### LISTED RECORDS
=== Section Start ===

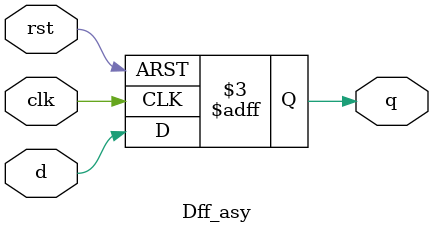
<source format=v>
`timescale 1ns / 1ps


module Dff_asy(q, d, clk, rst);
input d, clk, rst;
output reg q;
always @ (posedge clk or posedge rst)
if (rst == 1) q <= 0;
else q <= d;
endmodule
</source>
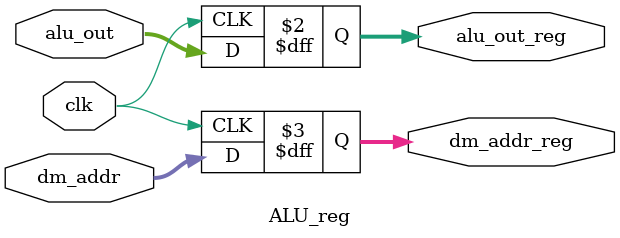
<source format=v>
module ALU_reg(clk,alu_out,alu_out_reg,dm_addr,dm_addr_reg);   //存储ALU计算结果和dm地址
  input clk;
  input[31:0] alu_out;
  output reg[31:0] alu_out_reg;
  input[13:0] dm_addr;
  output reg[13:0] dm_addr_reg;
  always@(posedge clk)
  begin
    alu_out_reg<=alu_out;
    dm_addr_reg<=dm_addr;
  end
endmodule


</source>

=== Section End ===

### WORK TO COMPLETE
In the copy, include every record exactly and no pictures at all.

### RESULT OF THE EXERCISE
<source format=v>
`timescale 1ns / 1ps


module Dff_asy(q, d, clk, rst);
input d, clk, rst;
output reg q;
always @ (posedge clk or posedge rst)
if (rst == 1) q <= 0;
else q <= d;
endmodule
</source>
<source format=v>
module ALU_reg(clk,alu_out,alu_out_reg,dm_addr,dm_addr_reg);   //存储ALU计算结果和dm地址
  input clk;
  input[31:0] alu_out;
  output reg[31:0] alu_out_reg;
  input[13:0] dm_addr;
  output reg[13:0] dm_addr_reg;
  always@(posedge clk)
  begin
    alu_out_reg<=alu_out;
    dm_addr_reg<=dm_addr;
  end
endmodule


</source>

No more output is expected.